- Exercise task
Could you edit the part of the records below that opens with the line containing "scientific name: Ochlodes venata" and closes with the line containing "genus: Bouteloua", so that "common name" becomes "vernacular name" throughout and nothing else changes? Give back only that part.

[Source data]
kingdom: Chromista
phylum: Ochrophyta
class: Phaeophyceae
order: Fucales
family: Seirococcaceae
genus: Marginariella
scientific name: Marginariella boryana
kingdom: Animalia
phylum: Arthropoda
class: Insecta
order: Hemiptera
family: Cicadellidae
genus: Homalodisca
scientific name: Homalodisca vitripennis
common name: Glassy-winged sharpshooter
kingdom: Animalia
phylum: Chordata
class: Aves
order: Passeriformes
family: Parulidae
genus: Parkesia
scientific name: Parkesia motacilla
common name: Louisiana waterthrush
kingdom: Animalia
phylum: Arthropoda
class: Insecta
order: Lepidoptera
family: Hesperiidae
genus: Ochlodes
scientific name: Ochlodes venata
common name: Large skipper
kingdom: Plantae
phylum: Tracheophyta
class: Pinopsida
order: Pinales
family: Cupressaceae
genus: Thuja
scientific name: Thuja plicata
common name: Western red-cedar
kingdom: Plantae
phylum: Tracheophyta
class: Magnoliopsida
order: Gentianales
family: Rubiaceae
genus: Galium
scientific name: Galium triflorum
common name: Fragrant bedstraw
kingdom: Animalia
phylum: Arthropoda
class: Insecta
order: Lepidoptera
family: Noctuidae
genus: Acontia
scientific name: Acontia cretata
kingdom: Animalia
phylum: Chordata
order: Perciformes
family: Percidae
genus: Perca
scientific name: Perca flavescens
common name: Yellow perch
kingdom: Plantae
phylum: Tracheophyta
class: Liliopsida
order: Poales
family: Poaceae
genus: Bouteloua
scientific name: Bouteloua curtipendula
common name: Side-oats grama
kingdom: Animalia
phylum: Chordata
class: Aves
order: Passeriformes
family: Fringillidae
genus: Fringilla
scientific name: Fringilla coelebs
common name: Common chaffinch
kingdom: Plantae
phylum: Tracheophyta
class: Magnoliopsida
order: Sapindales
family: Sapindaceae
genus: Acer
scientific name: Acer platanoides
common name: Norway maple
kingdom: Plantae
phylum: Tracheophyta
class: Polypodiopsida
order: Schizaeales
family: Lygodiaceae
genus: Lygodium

- Complete output
scientific name: Ochlodes venata
vernacular name: Large skipper
kingdom: Plantae
phylum: Tracheophyta
class: Pinopsida
order: Pinales
family: Cupressaceae
genus: Thuja
scientific name: Thuja plicata
vernacular name: Western red-cedar
kingdom: Plantae
phylum: Tracheophyta
class: Magnoliopsida
order: Gentianales
family: Rubiaceae
genus: Galium
scientific name: Galium triflorum
vernacular name: Fragrant bedstraw
kingdom: Animalia
phylum: Arthropoda
class: Insecta
order: Lepidoptera
family: Noctuidae
genus: Acontia
scientific name: Acontia cretata
kingdom: Animalia
phylum: Chordata
order: Perciformes
family: Percidae
genus: Perca
scientific name: Perca flavescens
vernacular name: Yellow perch
kingdom: Plantae
phylum: Tracheophyta
class: Liliopsida
order: Poales
family: Poaceae
genus: Bouteloua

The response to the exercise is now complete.